Study on the Ameliorative effects of Hydroxypropyl Betadex and Betadex Sulfobutyl ether sodium on acute ulcerative colitis induced by DSS in Mice

Abstract

Hydroxypropyl Betadex (HPB) and Betadex Sulfobutyl Ether Sodium (SEB) were widely employed as pharmaceutical excipients in oral and injectable formulations. This study investigated their therapeutic potential and underlying mechanisms in ulcerative colitis (UC) treatment. RAW264.7 cell experiments and DSS-induced acute UC mice assays were conducted to determine the effects of HPB and SEB on UC. Mechanistic investigations were conducted through network pharmacology, molecular docking, Caco-2 monolayer transepithelial electrical resistance (TEER) assays, and 16S rRNA sequencing of gut microbiota. Treatment with HPB or SEB reduced pro-inflammatory cytokines (NO, IL-6, and TNF-α) levels to 77.8 %-96.3 % of LPS-induced values in RAW264.7 cells. Compared with the DSS-induced UC model group, both HPB and SEB treatment groups showed significantly reduced levels of pro-inflammatory cytokines (TNF-α, IL-6, and IL-1β) (P < 0.01, P < 0.001). Network pharmacology predicted them to act on proteins related to inflammation.
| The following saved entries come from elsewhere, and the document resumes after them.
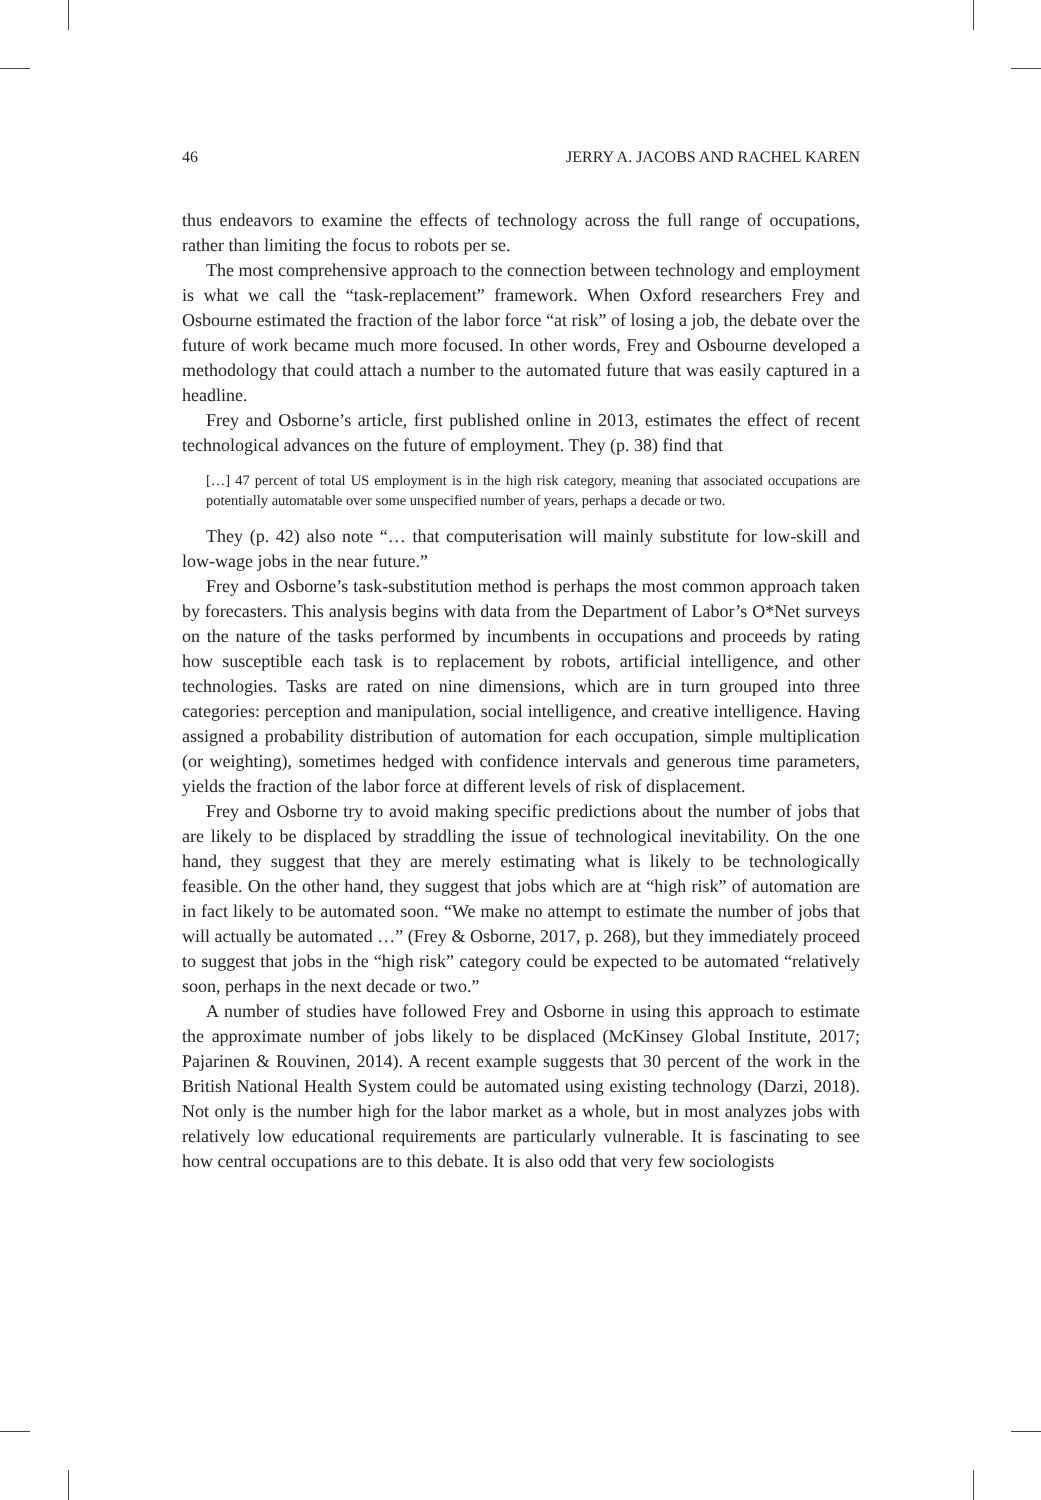46 JERRY A. JACOBS AND RACHEL KAREN
thus endeavors to examine the effects of technology across the full range of occupations, rather than limiting the focus to robots per se.
The most comprehensive approach to the connection between technology and employment is what we call the “task-replacement” framework. When Oxford researchers Frey and Osbourne estimated the fraction of the labor force “at risk” of losing a job, the debate over the future of work became much more focused. In other words, Frey and Osbourne developed a methodology that could attach a number to the automated future that was easily captured in a headline.
Frey and Osborne’s article, first published online in 2013, estimates the effect of recent technological advances on the future of employment. They (p. 38) find that
[…] 47 percent of total US employment is in the high risk category, meaning that associated occupations are potentially automatable over some unspecified number of years, perhaps a decade or two.
They (p. 42) also note “… that computerisation will mainly substitute for low-skill and low-wage jobs in the near future.”
Frey and Osborne’s task-substitution method is perhaps the most common approach taken by forecasters. This analysis begins with data from the Department of Labor’s O*Net surveys on the nature of the tasks performed by incumbents in occupations and proceeds by rating how susceptible each task is to replacement by robots, artificial intelligence, and other technologies. Tasks are rated on nine dimensions, which are in turn grouped into three categories: perception and manipulation, social intelligence, and creative intelligence. Having assigned a probability distribution of automation for each occupation, simple multiplication (or weighting), sometimes hedged with confidence intervals and generous time parameters, yields the fraction of the labor force at different levels of risk of displacement.
Frey and Osborne try to avoid making specific predictions about the number of jobs that are likely to be displaced by straddling the issue of technological inevitability. On the one hand, they suggest that they are merely estimating what is likely to be technologically feasible. On the other hand, they suggest that jobs which are at “high risk” of automation are in fact likely to be automated soon. “We make no attempt to estimate the number of jobs that will actually be automated …” (Frey & Osborne, 2017, p. 268), but they immediately proceed to suggest that jobs in the “high risk” category could be expected to be automated “relatively soon, perhaps in the next decade or two.”
A number of studies have followed Frey and Osborne in using this approach to estimate the approximate number of jobs likely to be displaced (McKinsey Global Institute, 2017; Pajarinen & Rouvinen, 2014). A recent example suggests that 30 percent of the work in the British National Health System could be automated using existing technology (Darzi, 2018). Not only is the number high for the labor market as a whole, but in most analyzes jobs with relatively low educational requirements are particularly vulnerable. It is fascinating to see how central occupations are to this debate. It is also odd that very few sociologists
Molecular docking analysis revealed that HPB and SEB could function as “buffer”, demonstrating a tendency to form stable inclusion complexes with intestinal epithelial disruptors. Co-treatment with either (N-AT + HPB), (AMP + HPB), (N-AT + SEB), or (AMP + SEB) attenuated the TEER decline compared to the N-AT or AMP-only groups (P < 0.05). 16S rRNA sequencing showed that SEB and HPB regulated the disturbed diversity of intestinal flora. SEB and HPB were promising candidates for UC treatment, as they inhibited inflammatory pathways, formed epithelial disruptors inclusion, and regulated intestinal flora, providing valuable insights for the development of UC therapies.